Author Response File: Author Response.pdf

Reviewer 2 Report

This study by Berry et al characterized cytokine and antibody responses following ZIKV challenge in cynomolgus macaques, using different mucosal routes (colorectal, vaginal, cervical and uterine). They also studied viremia (viral RNA) and serology (anti-ZIKV antibodies) in blood following vaginal challenge. Finally, they tested explants from colorectal, vaginal, cervical and uterine tissues for viral replication and cytokine responses.

 

I appreciate the authors testing various mucosal routes in NHPs, given the importance of mucosal infection and immunity, a topic important for Zika virus (which is not just transmitted by mosquitoes) and other viral pathogens. Furthermore, the paper suggests mucosal explants support ZIKV replication, which may allow an ex vivo model for further studies.

 

My main criticism of the study is that there does not appear to be clear or interesting insights taught by the manuscript, as each experiment utilizes a few rather cursory assays/readouts. This is not uncommon for “characterization” studies of disease models, but is an area the authors should consider improving in to boost the importance and translational utility of their findings.

 

Major comments:

·      The authors need to find some way to present inter-subject variability in their existing figures, which is important for outbred NHPs and has implications for humans/patients. For example, Fig. 1 heat map refers to 2 animals per group. Do the 2 animals have similar magnitude of change in each cytokine? Do the 2 animals in a group occasionally have opposing trends for a cytokine?

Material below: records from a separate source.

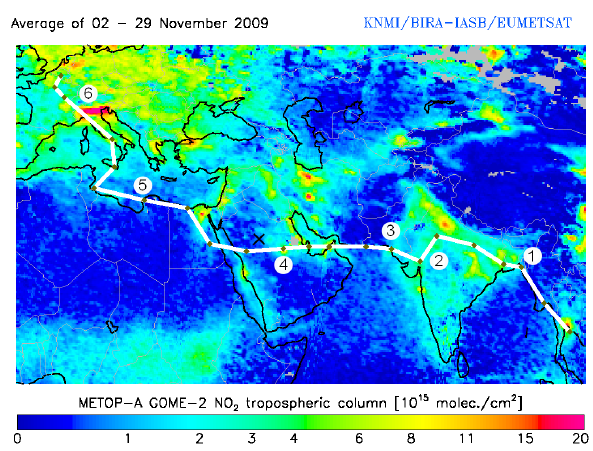
Fig. 3. Flight tracks of the Earth Challenge expedition on a NO 2 GOME-2 map. The numbers correspond to the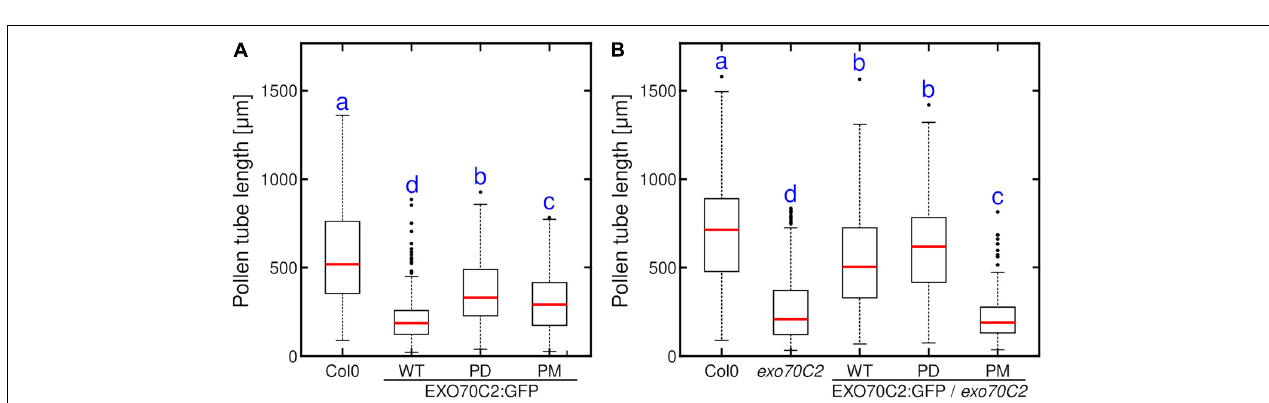
FIGURE 4 | Phosphorylation of EXO70C2 regulates its inhibitory function in tobacco pollen tubes. Quantitative analysis of growth rate (A) and thickness (B) in tobacco pollen transiently expressing 4 µ g of YFP:AtEXO70C2 wild type (WT), phospho-dead (PD) and phospho-mimetic (PM) variants. Pollen tubes expressing YFP:GUS and Arabidopsis YFP:EXO70A2 were used for comparison. Measurements were performed on 40 or more transformed pollen tubes per variant imaged during three independent experiments. Different letters indicate significant differences between samples at P < 0.05.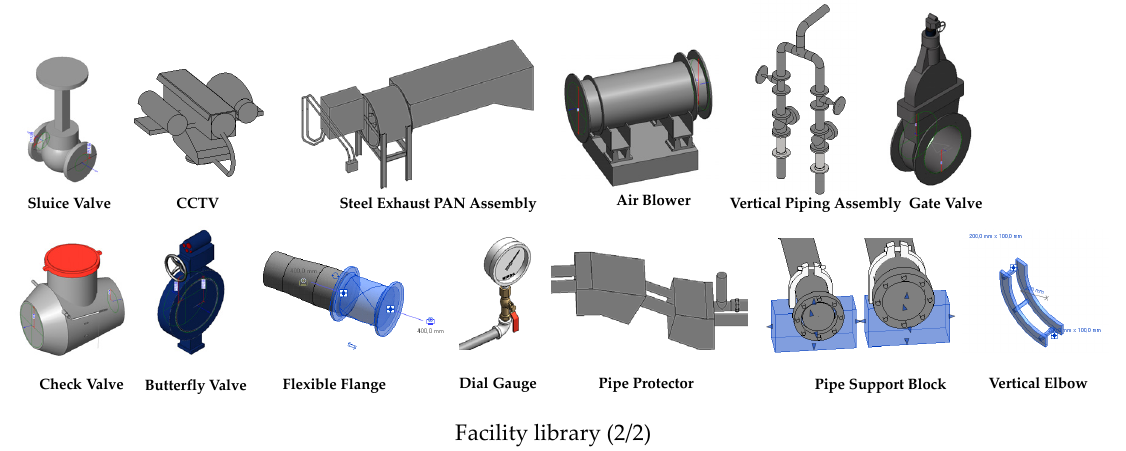
Figure 5. Underground utility tunnel BIM library.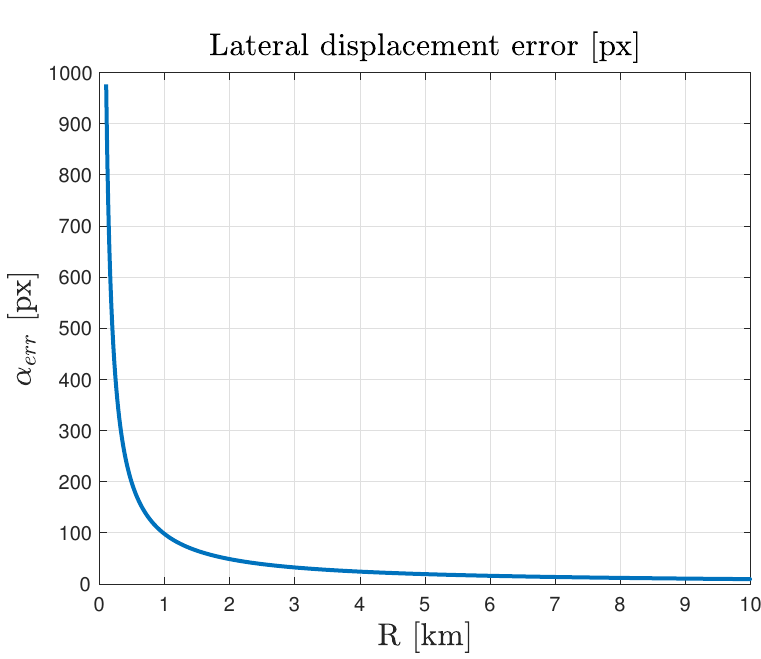
Figure 17. Lateral displacement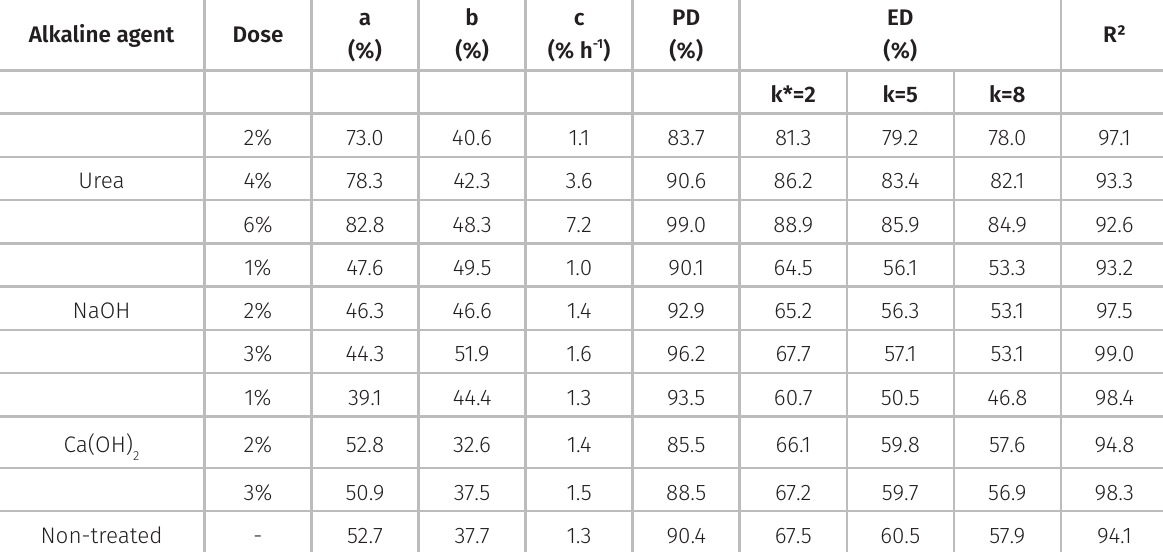
Table III. Soluble ( a ) and potentially degradable ( b ) fractions, degradation rate ( c ), potential (PD) and effective (ED) degradability, and coefficient of determination (R²) for crude protein of sugarcane tip hay treated or not with alkaline agents.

·      The authors should also present the statistics for all comparisons they performed in supplementary tables. It is difficult to interpret the cytokine trends highlighted in the text without understanding which comparisons were performed and how their p values/magnitude of change compare to each other.

·      The intravaginal challenge experiment (Fig. 3 and 4) is difficult to interpret, and it raises more questions than it answers. Strangely, 3E6 pfu in a first challenge does not give clear viral RNA in blood, but a similar dose in a second challenge does if the animals received 3E3 pfu in a first challenge, but not 3E5 or 3E6 pfu. Apart from the hypotheses/discussion the authors put forth, could there have been antibody-dependent enhancement (ADE) of the second infection, which is well-described for another flavivirus, dengue virus? Overall, I find this experiment to weaken the paper, and wonder if this surprised finding can be investigated further to lend some novel insights.

 

Minor comments:

·      Am surprised the authors did not perform immunohistochemical analyses of immune cell infiltration or tissue pathology, which would have illuminated local tissue biology. Any saved fixed tissues could easily undergo such analysis.

·      How did the authors select the time point of 100 days post-challenge?

Author Response

Please see attached file. Thank you

Author Response File: Author Response.pdf

Round 2

Reviewer 1 Report

The authors have adequately addressed my concerns/comments. Further research is required in this space, and this group is adequately experienced to pursue them.